2) System architecture
3) Local-first model routing with fallback
Emergency resilience requires operation under degraded network conditions. The app routes inference based on environment availability:
- local Gemma first (LM Studio)
- cloud fallback (OpenRouter)
- optional simulated network failure mode to force local path
def run_text_inference(system_prompt: str, user_prompt: str, cfg: ModelConfig) -> str:
primary, cloud_available = provider_state(cfg)
if primary is None:
raise InferenceError("No model provider configured in .env")
try:
if primary == "local":
return run_lm_studio_inference(system_prompt, user_prompt, cfg)

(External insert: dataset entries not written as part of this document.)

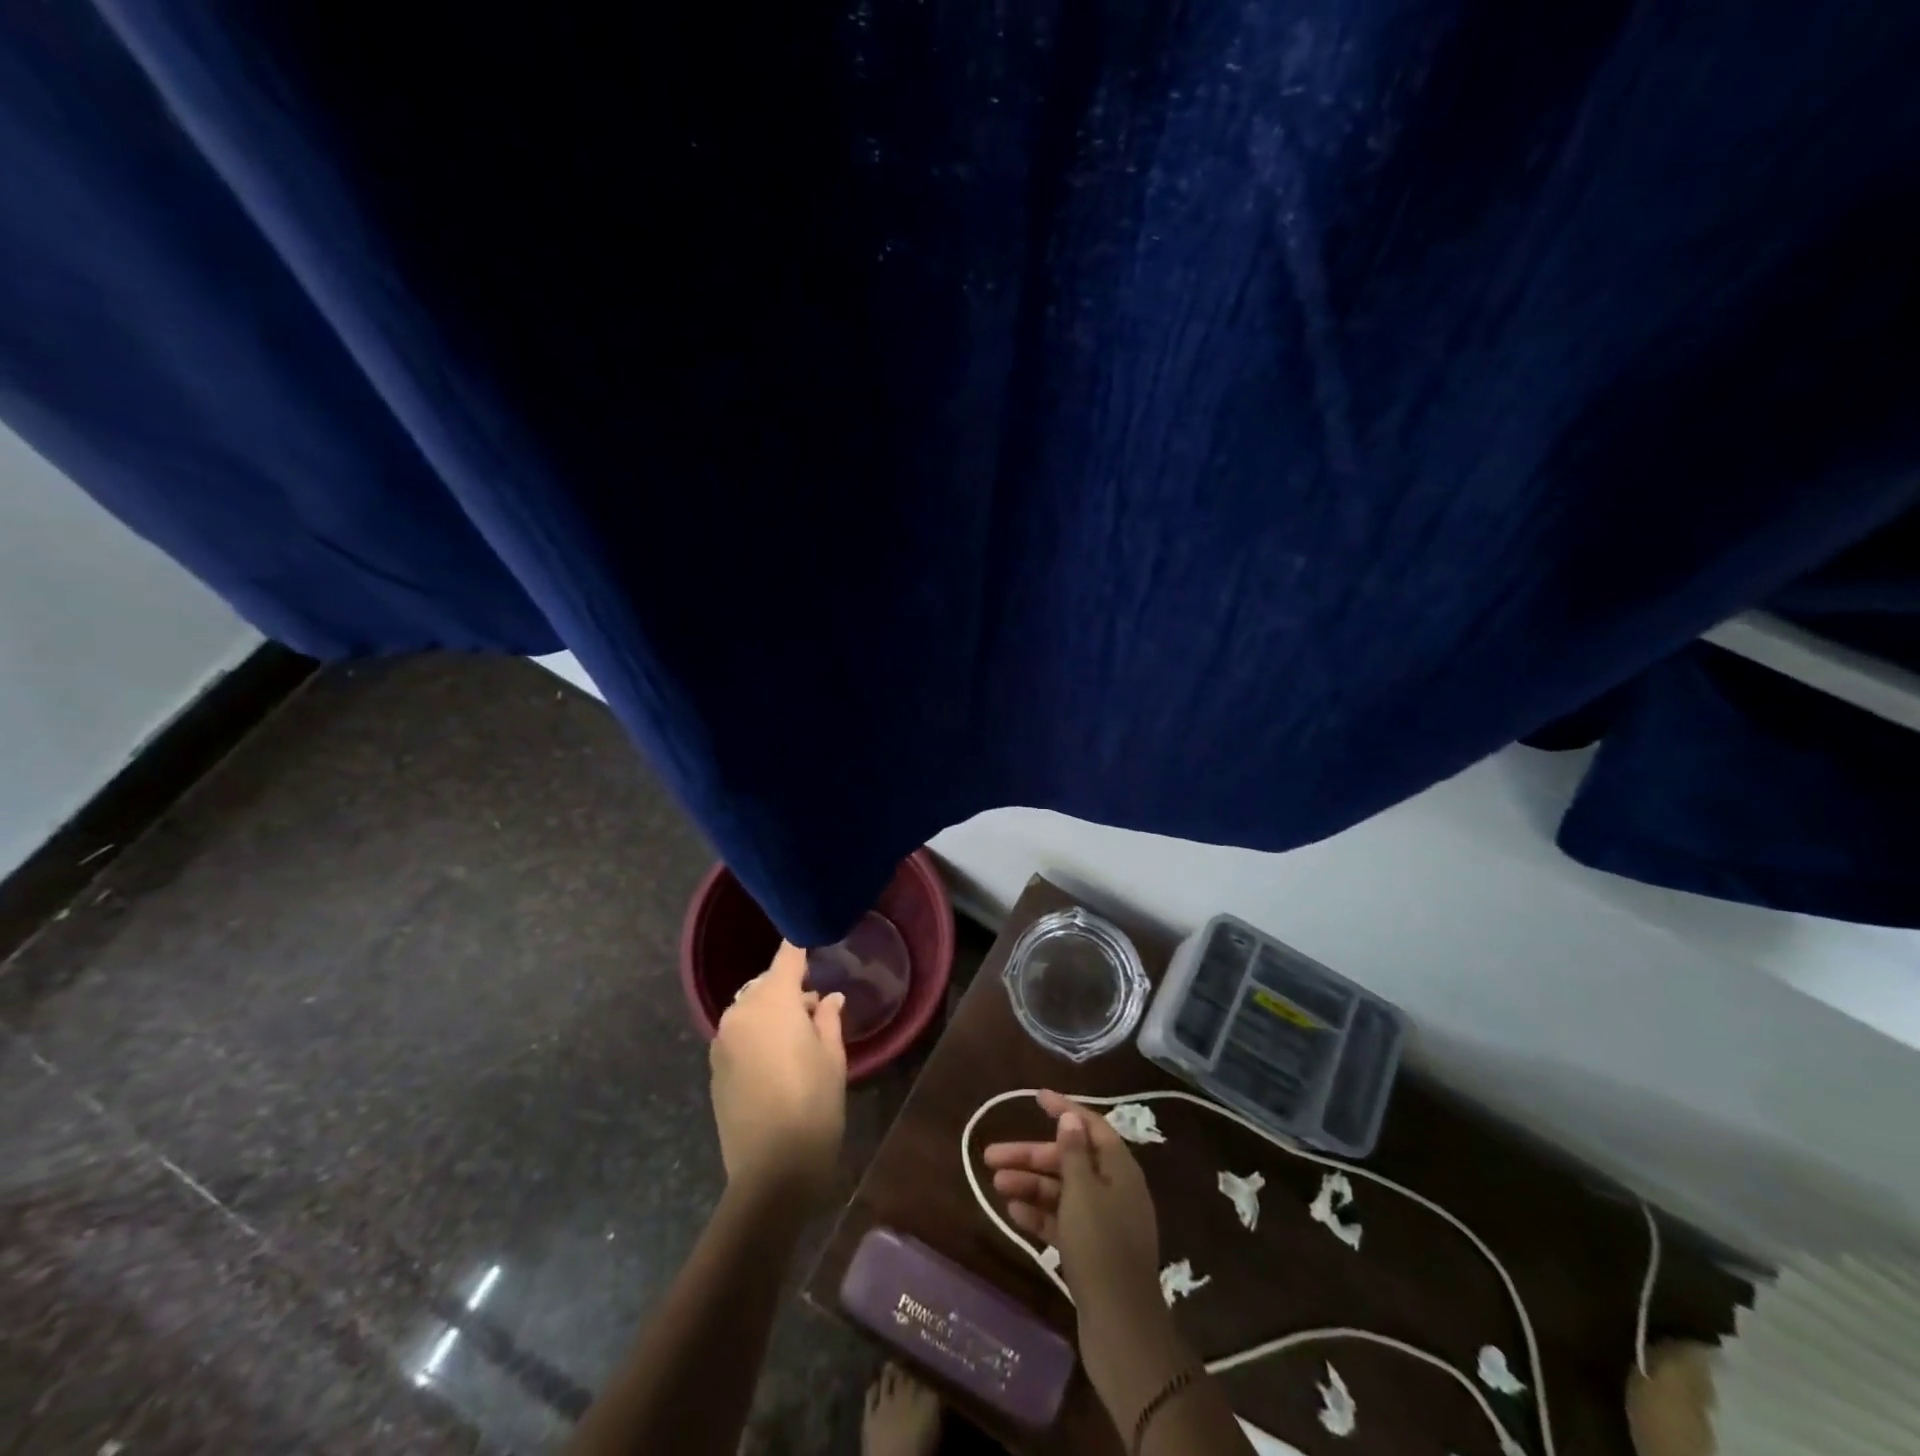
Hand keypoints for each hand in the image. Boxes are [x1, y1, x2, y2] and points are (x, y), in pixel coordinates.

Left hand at [710, 942, 846, 1204]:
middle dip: (788, 987)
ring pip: (749, 1008)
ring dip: (770, 1011)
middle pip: (765, 984)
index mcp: (773, 1002)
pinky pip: (738, 1034)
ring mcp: (722, 1041)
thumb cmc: (813, 1106)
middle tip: (815, 1007)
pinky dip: (756, 1033)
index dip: (800, 946)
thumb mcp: (832, 1058)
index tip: (813, 940)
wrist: (771, 1171)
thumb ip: (828, 1019)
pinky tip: (776, 1059)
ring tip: (797, 1035)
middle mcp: (741, 1013)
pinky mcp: (714, 1067)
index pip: (787, 958)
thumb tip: (829, 999)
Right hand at [983, 1091, 1160, 1319]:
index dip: (1064, 1109)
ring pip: (1061, 1192)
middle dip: (1031, 1156)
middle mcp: (1114, 1190)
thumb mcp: (1083, 1192)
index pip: (1091, 1126)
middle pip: (1068, 1161)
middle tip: (992, 1156)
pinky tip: (1012, 1213)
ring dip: (1029, 1185)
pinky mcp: (1092, 1252)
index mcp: (1119, 1169)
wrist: (1121, 1328)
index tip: (1035, 1097)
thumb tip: (1071, 1118)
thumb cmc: (1100, 1247)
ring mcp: (1103, 1223)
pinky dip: (1039, 1215)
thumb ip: (1073, 1153)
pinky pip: (1062, 1222)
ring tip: (996, 1185)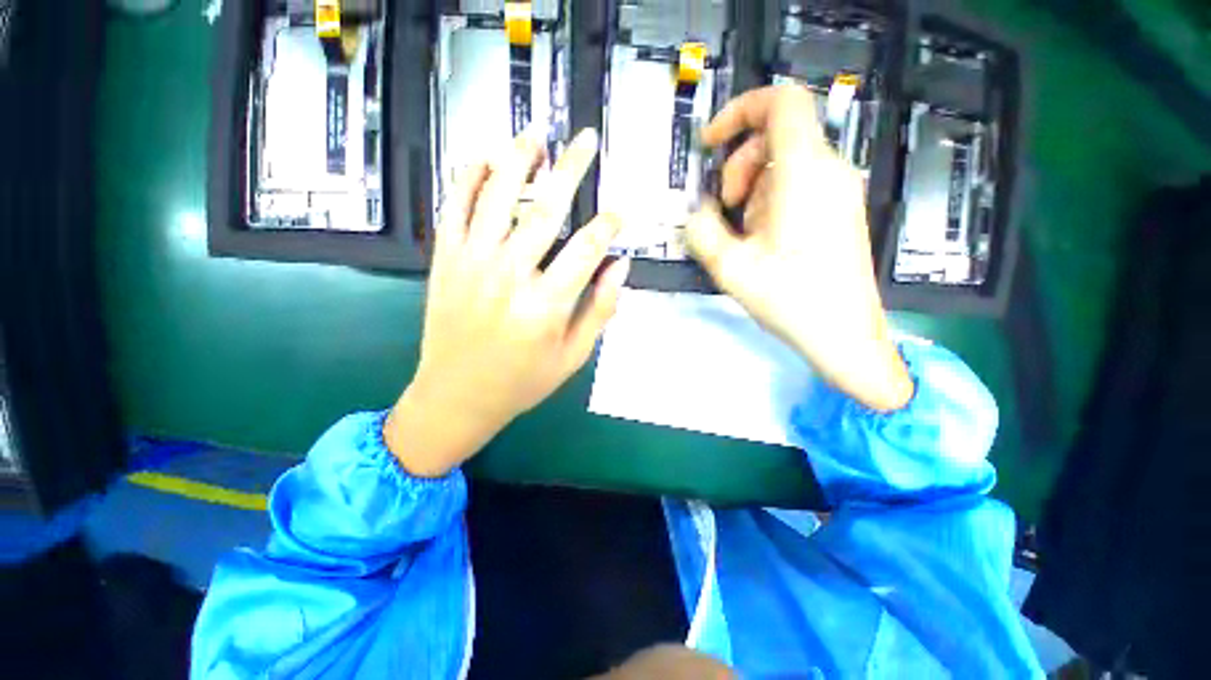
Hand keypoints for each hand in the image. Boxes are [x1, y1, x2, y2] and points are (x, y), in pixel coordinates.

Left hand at [385, 128, 629, 476]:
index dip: (607, 225)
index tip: (618, 213)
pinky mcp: (445, 260)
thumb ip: (600, 310)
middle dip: (572, 169)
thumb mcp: (573, 357)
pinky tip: (482, 159)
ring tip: (535, 137)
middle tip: (586, 140)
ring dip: (518, 161)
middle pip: (546, 209)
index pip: (586, 249)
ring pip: (497, 196)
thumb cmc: (522, 382)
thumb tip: (620, 267)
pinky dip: (466, 178)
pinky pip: (454, 207)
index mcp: (546, 305)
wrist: (456, 396)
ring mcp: (472, 262)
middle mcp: (509, 275)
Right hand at [686, 85, 911, 410]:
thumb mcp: (732, 268)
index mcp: (805, 174)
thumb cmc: (791, 300)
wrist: (845, 336)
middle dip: (739, 164)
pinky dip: (770, 201)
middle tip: (724, 207)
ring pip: (786, 164)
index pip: (781, 102)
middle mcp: (830, 171)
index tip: (711, 142)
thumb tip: (698, 211)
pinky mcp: (839, 210)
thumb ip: (703, 231)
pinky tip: (763, 240)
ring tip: (743, 233)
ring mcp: (839, 191)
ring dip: (752, 189)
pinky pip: (799, 186)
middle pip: (778, 136)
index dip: (740, 109)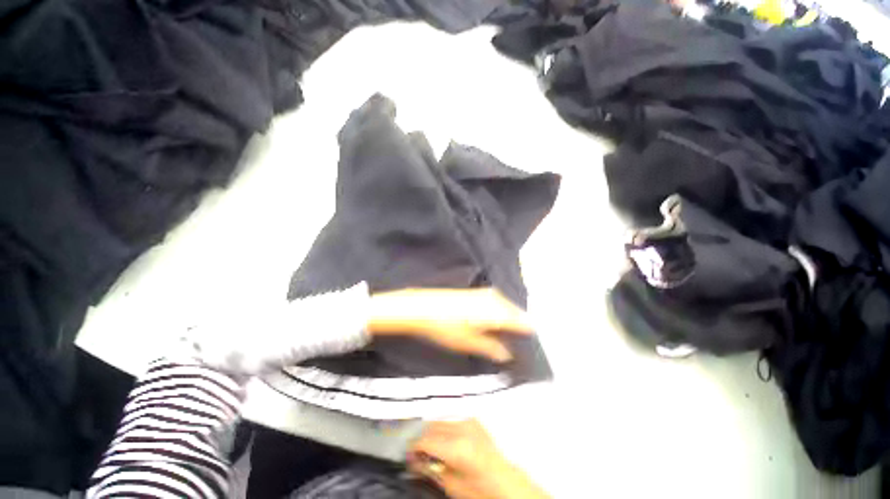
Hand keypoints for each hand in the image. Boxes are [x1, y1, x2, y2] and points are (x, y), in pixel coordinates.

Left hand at [366, 288, 531, 362]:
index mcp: (498, 312)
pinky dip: (499, 312)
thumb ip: (493, 349)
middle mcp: (496, 299)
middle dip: (519, 326)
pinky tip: (493, 322)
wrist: (423, 307)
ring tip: (506, 334)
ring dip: (509, 319)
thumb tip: (508, 354)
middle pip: (516, 313)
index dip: (528, 334)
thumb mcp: (470, 343)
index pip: (523, 322)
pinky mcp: (477, 292)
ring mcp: (486, 293)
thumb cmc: (447, 327)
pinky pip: (497, 302)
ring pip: (507, 307)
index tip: (531, 345)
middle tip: (518, 342)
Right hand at [408, 420, 549, 498]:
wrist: (504, 481)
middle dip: (421, 439)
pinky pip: (451, 420)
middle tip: (416, 453)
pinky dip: (443, 428)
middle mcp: (462, 429)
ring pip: (440, 420)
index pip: (425, 440)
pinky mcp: (473, 420)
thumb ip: (430, 469)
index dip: (413, 449)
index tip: (408, 455)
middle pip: (431, 426)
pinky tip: (443, 441)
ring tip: (429, 448)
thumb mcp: (451, 485)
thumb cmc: (481, 488)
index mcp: (457, 447)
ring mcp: (469, 421)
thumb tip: (415, 460)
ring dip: (431, 432)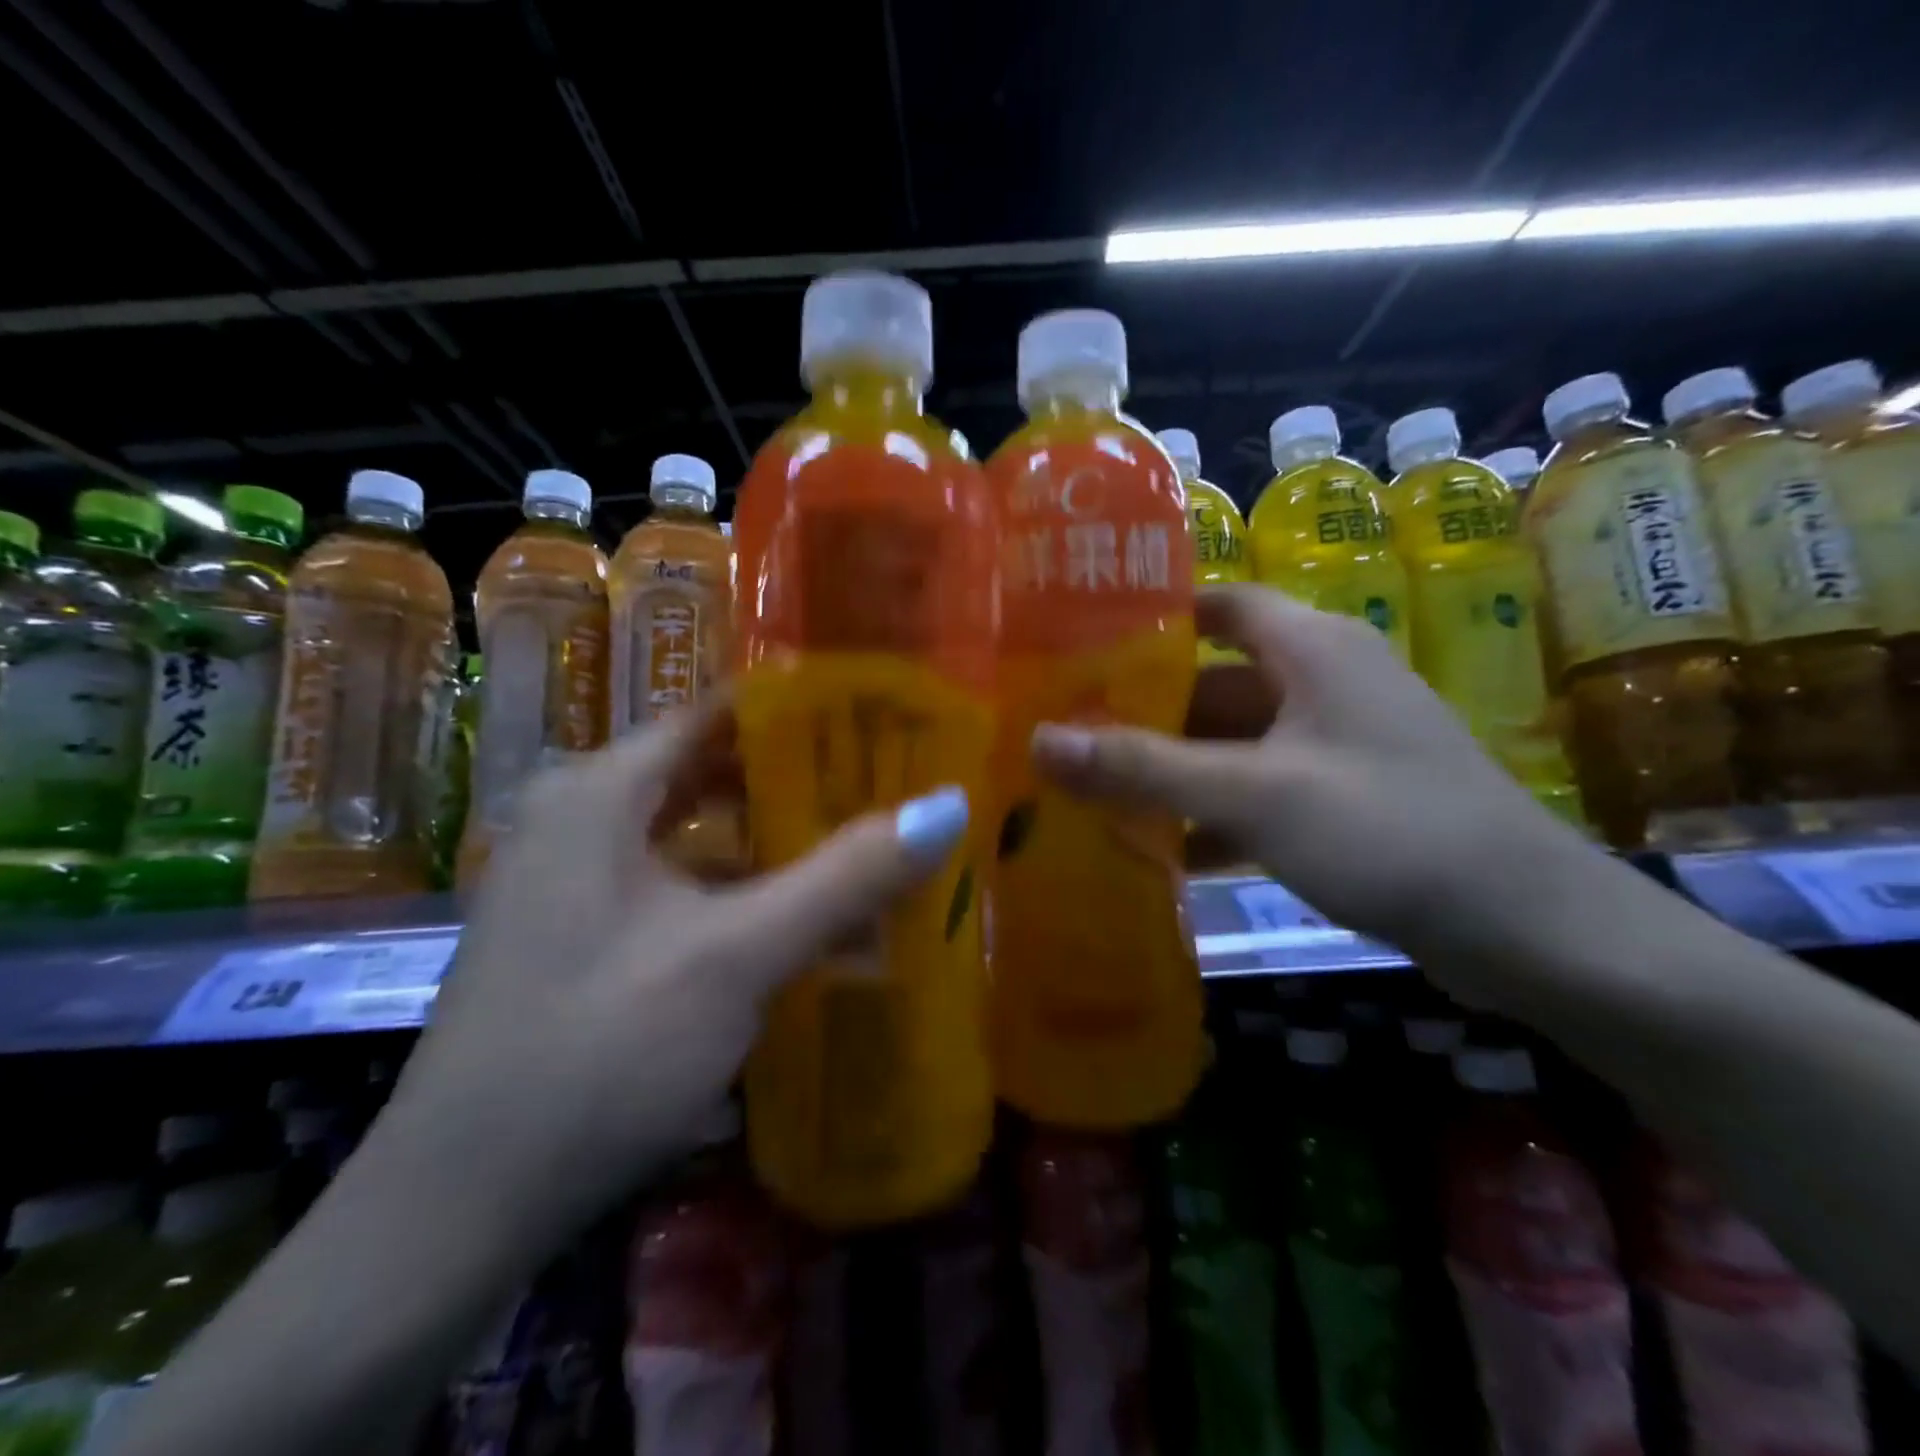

return run_openrouter_inference(system_prompt, user_prompt, cfg)
except InferenceError:
if primary == "local" and cloud_available and not st.session_state.network_failure_mode:
return run_openrouter_inference(system_prompt, user_prompt, cfg)
raise
4) Stress-adaptive prompting
The app estimates panic severity from transcript signals and adapts model instruction style:
- high panic -> short, calmer steps
- moderate panic -> concise complete guidance
- high clarity -> slightly more detail
state = emotional_state(st.session_state.panic_input)
style_line = (
"Use very short step-by-step instructions and calming language."
if state["response_style"] == "short"
else "Use concise but complete instructions with calm tone."
)
system_prompt = load_emergency_system_prompt() + "\nAdaptive response mode: " + style_line
This is not a new model capability; it is a response-policy layer optimized for cognitive load.
5) Multimodal scene analysis
We added image understanding for disaster scenes using OpenAI-compatible multimodal payloads for both local/cloud providers.
payload = {
"model": model_config.lm_studio_model,
"messages": [
{"role": "system", "content": system_prompt},
{
"role": "user",
"content": [
{"type": "text", "text": user_text},
{"type": "image_url", "image_url": {"url": image_data_url}},
],
},
],
}
Output is normalized into tactical fields:
- visible hazards
- structural risks
- injury indicators
- escape recommendations
- safety warnings
- rescue priority
6) Multi-agent consensus without frameworks
Instead of introducing heavyweight agents, we used role-separated prompt variants:
- Medic Agent
- Structural Agent
- Rescue Coordinator Agent
Then we synthesize a final command-level decision. This gives coordinated reasoning while keeping runtime simple.
7) Responder HUD and cognitive readability
A key learning: technically correct output is useless if unreadable in panic.
We refactored rendering to “emergency chunks”:
- severity chip
- 1-line summary
- 2–3 action bullets
No long paragraphs. No dense blocks.
Responder View moved from paragraph report to HUD-like metric tiles:
- victims
- extraction priority
- structural risk
- injury severity
- equipment
- rescue difficulty
8) Browser voice capture reliability
Web Speech API behavior differs across browsers. We handled instability with:
- explicit recorder state machine
- transient error retries
- forced transcript commit on stop
- manual fallback dictation input if browser path fails
This improved demo reliability significantly.
9) Geo context
The app requests browser geolocation permission by default and attempts reverse geocoding to auto-fill:
- latitude
- longitude
- city
- nearby landmark
This removes hardcoded location assumptions and improves responder usefulness.
10) Developer workflow
The project remains easy to fork:
git clone https://github.com/harishkotra/last-message.git
cd last-message
cp .env.example .env
pip install -r requirements.txt
streamlit run app.py
11) What we would build next
- on-device text-to-speech for emergency steps
- map pins + safe route overlays
- incident timeline snapshots for responders
- red-team prompt hardening for false certainty control
- multilingual quality tuning per region
12) Final take
Last Message demonstrates a practical principle for AI in disasters:
The best emergency AI is not the one that talks the most. It is the one that reduces chaos into clear next actions.
When words fail, AI helps humans be heard.